Graham Turner, Flight Centre Travel Group managing director, said his company’s Amadeus agreement will allow the company to offer its customers “the widest, most relevant content possible.”
In the future, Pisanello sees other content being integrated by agents, like museum packages, “because the agent knows the customer better than the airlines and suppliers do.” He noted how the overwhelming majority of airline passengers only fly a carrier once every few years.
“I am convinced agents will remain relevant because travel will become more complex, and agents can provide that peace of mind of simplification,” Pisanello at Amadeus said.
That relevancy resides partly in the fact that agents touch customers more frequently than most suppliers do, therefore they will always know them better.
“That client who flew once on American the last three years, could have purchased through the agent five to six times during the same time, so they can do a better job to make the most relevant offer for them,” Pisanello said.

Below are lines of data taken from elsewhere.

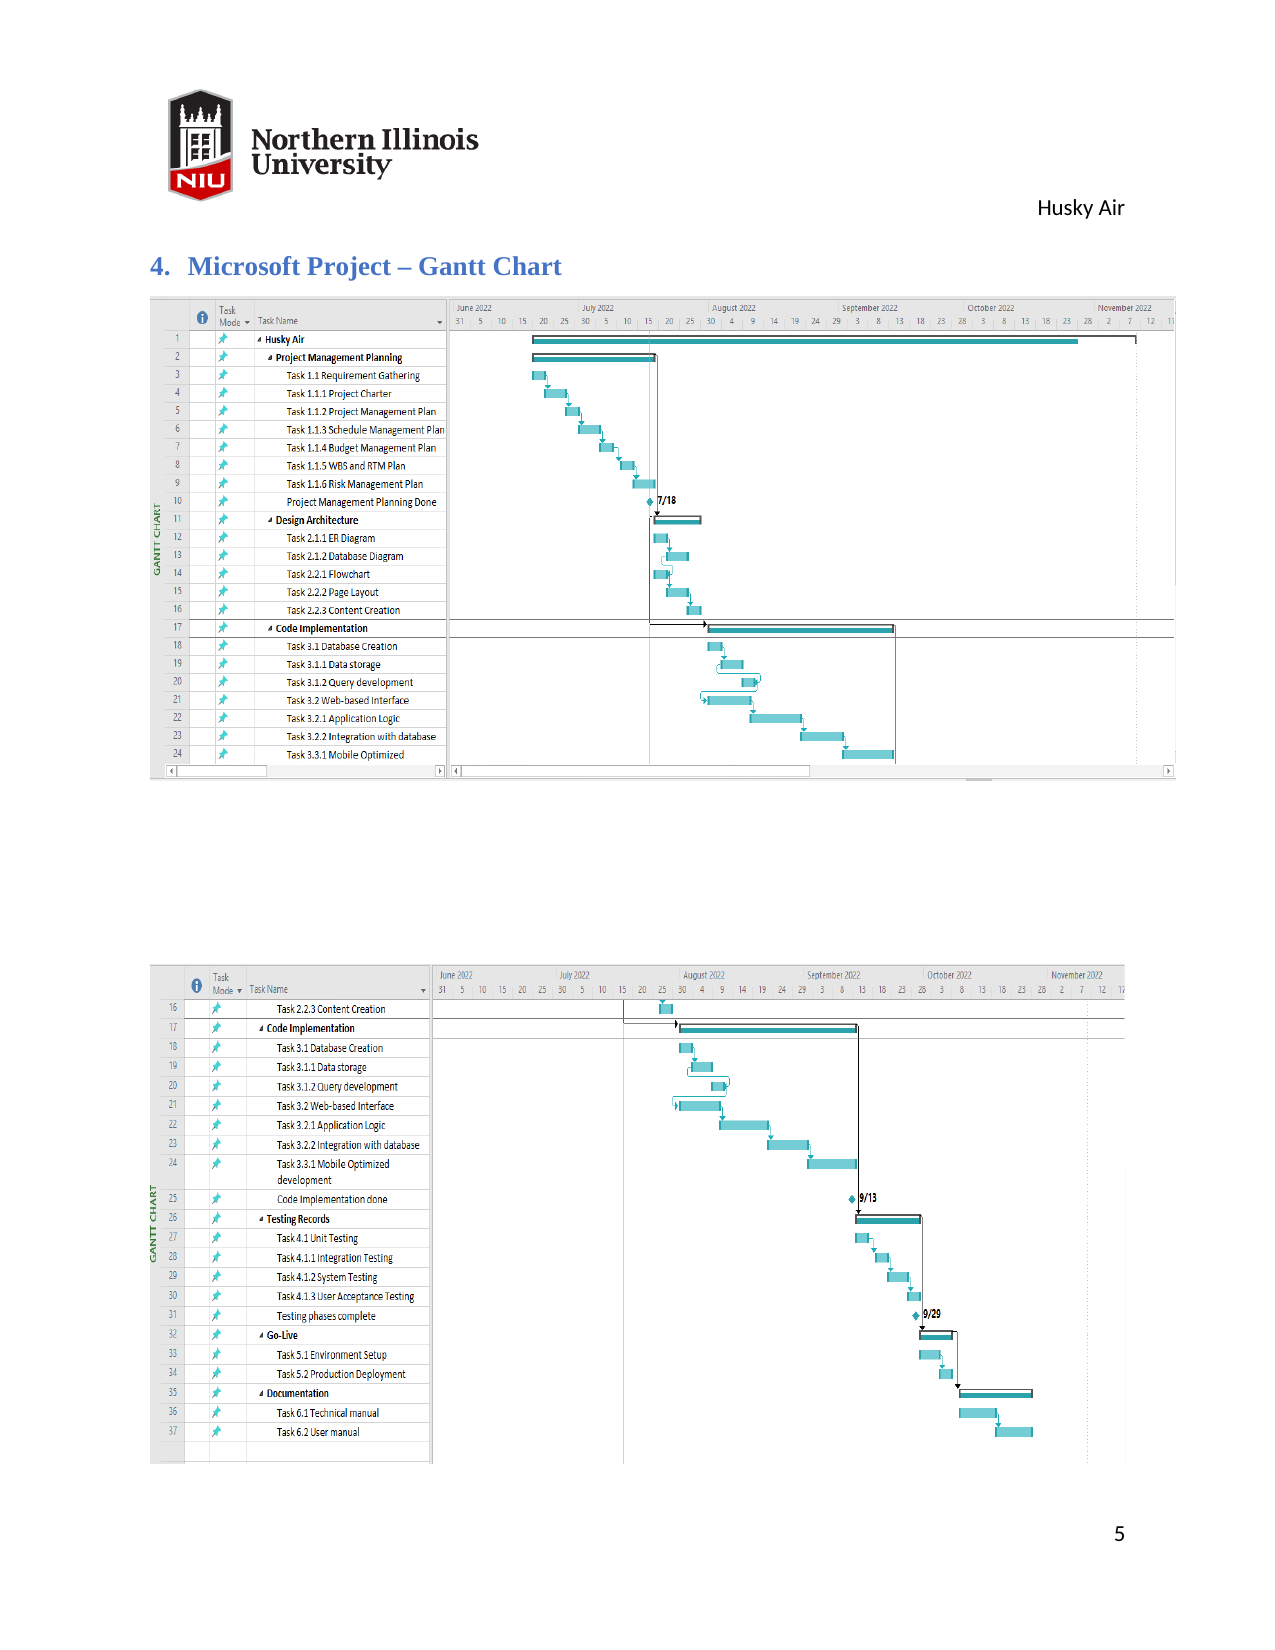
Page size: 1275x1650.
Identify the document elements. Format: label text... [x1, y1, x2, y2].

picture [150, 964, 1125, 1464]
picture [150, 296, 1176, 781]
subtitle Microsoft Project – Gantt Chart [150, 249, 1125, 281]
picture [150, 75, 497, 216]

Richer content could mean richer agents
Speaking at a recent Bank of America technology conference, Rick Simonson, Sabre executive vice president and CFO, spoke about how the data Sabre collects through multiple digital touchpoints is providing airlines and agents with greater knowledge about travel research and booking behaviors. Combining that data with machine learning and NDC tools will empower airlines and travel agents.
“You log onto an OTA site, you log onto a metasearch site, or AA.com., any of those access points, and type in SFO to wherever. We know that instantly. You put in a date. We know that immediately, based on that itinerary, you probably are going to need a hotel. Are you going to do it with a hotel chain? Airbnb?
“We have data now that there are certain times in a person’s shop, book, travel [continuum], that they are more inclined to make decisions on certain up-buys, or up sales, than not. That’s all in the algorithms, the machines and the continuous learning, and then we deploy that in a way, in a user interface that allows the humans who interact [with clients] to provide that next touch.”
Airlines will become better retailers, too, Pisanello said, a point also made by Sabre’s Simonson. “Travel will not be exempt from the dynamics the Internet promotes for more direct selling. But it is the one who can provide consistent value on a high frequency basis who will be the most relevant to the consumer,” said Pisanello.
Tech advancements will impact airline passenger’s total experience
Technology will impact other elements of the traveler’s journey, especially at the airport, said Joe DiFonzo, Sabre’s chief information officer, speaking at the same Bank of America conference.
He noted how previous airline passenger services were designed for airline employees and processes, and not the customer’s benefit. “It was all driven by the notion that there is going to be a person behind a terminal taking actions, at specific times, when the reality is it should be driven by the consumer, by the traveler,” DiFonzo said.
With the prevalence of smartphones and ubiquitous digital connections, airline passengers are connected to their carriers all the time, enabling the ability for modern conveniences like mobile check-in and gate change notifications. As a result, Simonson and DiFonzo predict more engagement between airlines and passengers at the airport.
“A lot of this stuff can be completely automated and made a lot more intelligent so that you get the right offers at the right time, or you’re told where to go. We are starting to get glimmers of that today,” DiFonzo said, “but we are just scratching the surface.”
Simonson predicts the elimination of airport check-in counters completely, calling them “a silly concept. We are already discussing with airlines … there is going to be no such thing as check-in as we know it.”